── Page extract

Who cares? I’m a teacher so I will earn if I move from teaching to ups driving.


Great! Go for it!
Literally no one and nothing is stopping you.


Oh but of course the PP doesn’t really mean it. I’m sure driving a package delivery truck is beneath them. I mean this is such worthless, unskilled labor we’re talking about. How dare these drivers make a wage comparable to any white color job.

Also, I find it interesting that according to so many other posters on DCUM, knowledge workers getting promotions and increased perks like flexible hours/remote work, is just the economy at play valuing their skill set. But when a subset of industry workers realize there is a demand for their labor (and let’s be real, customers expect someone reliable, coherent, and sober to safely drive and actually deliver their packages on time too), then the wage increase is the result of mafia like negotiating. :eyeroll:


I’m the teacher and I do mean it. I do manual labor all the time. I installed our kitchen, I lug stuff around the house all the time. I like being outside and doing things. I’m a married woman btw. I have always thought if I were to quit I would want to try usps on a walking route. Keeps you for active and outside. I hate office work, it isn’t a good match for me.

BUT to those posters who believe that society pays for necessary jobs it is untrue. Society pays for jobs that are typically male labor and does not value traditional work as much. That said people were a little unhappy when schools were closed for covid. Capitalism doesn’t work without strong regulation and even then it still operates within the framework of tradition.

Those who have been traditionally left out: poc, women remain left out by capitalism because the work they traditionally do IS less valued. It is less valued precisely because the people who traditionally held those jobs are less valued within our male white focused society. It isn’t that the job isn’t important. It is because we decided white men were like gentry and then we over valued white collar jobs within our society.

Capitalism won’t fix that until people change their views.

So maybe I will stop teaching preschool in the county schools and start working for UPS. At the very least I will dream about it.

This is an argument for people in those undervalued fields to unionize and fight for better conditions. It’s not a reason to demand UPS drivers make less money.


The UPS strike got a lot of national and government attention because the workers have a male, white, joe the plumber image. These are the people that work "hard" /s. Striking home health aides will not get this type of attention. And no, UPS workers do not deserve to make more than home health aides.



They need to get a union.


you are missing the nuance--national advocacy is important as well.



I didn’t. I actually agree with you. I think home health aides have a very important job. They care for the most fragile of our society. They do need national advocacy, but they also need to unionize. For whatever reason, that has never happened for that group. I wonder why nursing groups haven’t taken them under their umbrella.


NP and I am not an expert in this but I assume it’s because home health aides are largely non white women. Many of whom are not born in the US.
Anonymous
It doesn't matter what anyone here thinks about their value or any comparisons to other fields.

The company feels their workers bring this value to them, and they are able and willing to pay.

Someone here is just pissed off they accrued a ton of college debt and don't get the same job for what they consider meaningless, low skill work.

Apparently, they forgot how capitalism works.
Anonymous
Anonymous wrote:I think it’s really amazing people are I planning about this, after reading 3+ years of people bragging about loafing around, while getting paid to ‘work from home’ on the sofa. You people making 200k a year want to complain about someone breaking their back and actually working? Gtfo.


+100. Or should I say, +170,000. The elitism in this thread is disgusting.

────
── Given data

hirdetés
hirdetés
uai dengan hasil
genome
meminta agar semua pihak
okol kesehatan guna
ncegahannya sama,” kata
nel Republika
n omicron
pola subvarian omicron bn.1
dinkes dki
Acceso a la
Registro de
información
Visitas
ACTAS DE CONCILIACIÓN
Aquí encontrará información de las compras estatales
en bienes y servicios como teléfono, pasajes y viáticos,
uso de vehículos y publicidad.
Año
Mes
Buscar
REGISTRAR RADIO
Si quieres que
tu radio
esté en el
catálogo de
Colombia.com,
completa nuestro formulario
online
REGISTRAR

────
── Given data

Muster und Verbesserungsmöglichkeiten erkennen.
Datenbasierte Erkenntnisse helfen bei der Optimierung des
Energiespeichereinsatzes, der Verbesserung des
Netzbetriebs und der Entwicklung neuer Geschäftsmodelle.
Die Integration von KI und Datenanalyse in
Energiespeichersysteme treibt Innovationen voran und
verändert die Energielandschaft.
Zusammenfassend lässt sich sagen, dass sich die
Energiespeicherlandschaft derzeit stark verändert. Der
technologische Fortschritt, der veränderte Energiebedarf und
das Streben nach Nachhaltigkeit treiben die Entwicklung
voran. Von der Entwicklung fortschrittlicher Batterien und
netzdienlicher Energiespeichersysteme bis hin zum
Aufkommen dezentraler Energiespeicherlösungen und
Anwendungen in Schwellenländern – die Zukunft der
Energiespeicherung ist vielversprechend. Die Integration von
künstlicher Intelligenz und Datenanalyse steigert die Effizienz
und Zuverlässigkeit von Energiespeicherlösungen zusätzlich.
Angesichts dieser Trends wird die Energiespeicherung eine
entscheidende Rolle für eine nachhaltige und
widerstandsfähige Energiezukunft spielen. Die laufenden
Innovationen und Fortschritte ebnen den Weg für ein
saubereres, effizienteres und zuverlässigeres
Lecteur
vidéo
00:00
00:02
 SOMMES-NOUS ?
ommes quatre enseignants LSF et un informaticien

────

## Exercise 1
Return everything in the forum thread on UPS driver pay from "The company feels" down to "actually working? Gtfo.".
## Exercise 2
List each quality that the forum thread on UPS driver pay says customers expect of the person who drives and delivers their packages.

## Exercise output 1
The company feels their workers bring this value to them, and they are able and willing to pay.

Someone here is just pissed off they accrued a ton of college debt and don't get the same job for what they consider meaningless, low skill work.

Apparently, they forgot how capitalism works.
Anonymous
Anonymous wrote:I think it’s really amazing people are I planning about this, after reading 3+ years of people bragging about loafing around, while getting paid to ‘work from home’ on the sofa. You people making 200k a year want to complain about someone breaking their back and actually working? Gtfo.

## Exercise output 2
- reliable
- coherent
- sober